Directive :: A word-for-word restatement of every record is required.

== Data records

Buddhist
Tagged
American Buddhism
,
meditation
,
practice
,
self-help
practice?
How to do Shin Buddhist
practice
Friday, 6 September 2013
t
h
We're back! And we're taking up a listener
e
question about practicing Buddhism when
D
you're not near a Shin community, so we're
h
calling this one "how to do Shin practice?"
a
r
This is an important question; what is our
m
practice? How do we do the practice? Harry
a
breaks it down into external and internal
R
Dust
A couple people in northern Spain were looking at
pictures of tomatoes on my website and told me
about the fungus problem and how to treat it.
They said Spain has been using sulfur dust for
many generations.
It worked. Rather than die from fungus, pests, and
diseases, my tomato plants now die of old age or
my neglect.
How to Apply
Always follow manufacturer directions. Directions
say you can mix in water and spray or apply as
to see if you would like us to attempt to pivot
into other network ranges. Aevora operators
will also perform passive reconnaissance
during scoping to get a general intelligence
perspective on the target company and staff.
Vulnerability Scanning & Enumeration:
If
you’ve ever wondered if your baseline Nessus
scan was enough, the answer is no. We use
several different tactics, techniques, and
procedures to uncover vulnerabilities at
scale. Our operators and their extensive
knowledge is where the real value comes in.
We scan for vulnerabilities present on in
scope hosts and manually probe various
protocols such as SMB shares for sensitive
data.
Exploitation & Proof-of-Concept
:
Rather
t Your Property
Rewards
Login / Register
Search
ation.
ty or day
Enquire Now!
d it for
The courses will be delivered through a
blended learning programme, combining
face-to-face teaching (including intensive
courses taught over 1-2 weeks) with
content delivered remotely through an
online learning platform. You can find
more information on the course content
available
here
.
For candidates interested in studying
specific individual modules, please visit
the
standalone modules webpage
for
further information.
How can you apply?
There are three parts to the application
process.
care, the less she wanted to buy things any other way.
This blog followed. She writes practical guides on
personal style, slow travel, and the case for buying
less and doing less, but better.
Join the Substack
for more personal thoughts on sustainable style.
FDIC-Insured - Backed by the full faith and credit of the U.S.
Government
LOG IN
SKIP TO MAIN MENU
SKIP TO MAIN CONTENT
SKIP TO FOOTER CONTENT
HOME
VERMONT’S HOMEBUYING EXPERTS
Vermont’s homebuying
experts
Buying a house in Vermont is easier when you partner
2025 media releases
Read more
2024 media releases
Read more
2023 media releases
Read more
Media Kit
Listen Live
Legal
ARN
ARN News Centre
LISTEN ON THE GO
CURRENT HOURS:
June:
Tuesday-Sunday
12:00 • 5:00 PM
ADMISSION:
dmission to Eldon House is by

====

Problem solution ::
Buddhist
Tagged
American Buddhism
,
meditation
,
practice
,
self-help
practice?
How to do Shin Buddhist
practice
Friday, 6 September 2013
t
h
We're back! And we're taking up a listener
e
question about practicing Buddhism when
D
you're not near a Shin community, so we're
h
calling this one "how to do Shin practice?"
a
r
This is an important question; what is our
m
practice? How do we do the practice? Harry
a
breaks it down into external and internal
R
Dust
A couple people in northern Spain were looking at
pictures of tomatoes on my website and told me
about the fungus problem and how to treat it.
They said Spain has been using sulfur dust for
many generations.
It worked. Rather than die from fungus, pests, and
diseases, my tomato plants now die of old age or
my neglect.
How to Apply
Always follow manufacturer directions. Directions
say you can mix in water and spray or apply as
to see if you would like us to attempt to pivot
into other network ranges. Aevora operators
will also perform passive reconnaissance
during scoping to get a general intelligence
perspective on the target company and staff.
Vulnerability Scanning & Enumeration:
If
you’ve ever wondered if your baseline Nessus
scan was enough, the answer is no. We use
several different tactics, techniques, and
procedures to uncover vulnerabilities at
scale. Our operators and their extensive
knowledge is where the real value comes in.
We scan for vulnerabilities present on in
scope hosts and manually probe various
protocols such as SMB shares for sensitive
data.
Exploitation & Proof-of-Concept
:
Rather
t Your Property
Rewards
Login / Register
Search
ation.
ty or day
Enquire Now!
d it for
The courses will be delivered through a
blended learning programme, combining
face-to-face teaching (including intensive
courses taught over 1-2 weeks) with
content delivered remotely through an
online learning platform. You can find
more information on the course content
available
here
.
For candidates interested in studying
specific individual modules, please visit
the
standalone modules webpage
for
further information.
How can you apply?
There are three parts to the application
process.
care, the less she wanted to buy things any other way.
This blog followed. She writes practical guides on
personal style, slow travel, and the case for buying
less and doing less, but better.
Join the Substack
for more personal thoughts on sustainable style.
FDIC-Insured - Backed by the full faith and credit of the U.S.
Government
LOG IN
SKIP TO MAIN MENU
SKIP TO MAIN CONTENT
SKIP TO FOOTER CONTENT
HOME
VERMONT’S HOMEBUYING EXPERTS
Vermont’s homebuying
experts
Buying a house in Vermont is easier when you partner
2025 media releases
Read more
2024 media releases
Read more
2023 media releases
Read more
Media Kit
Listen Live
Legal
ARN
ARN News Centre
LISTEN ON THE GO
CURRENT HOURS:
June:
Tuesday-Sunday
12:00 • 5:00 PM
ADMISSION:
dmission to Eldon House is by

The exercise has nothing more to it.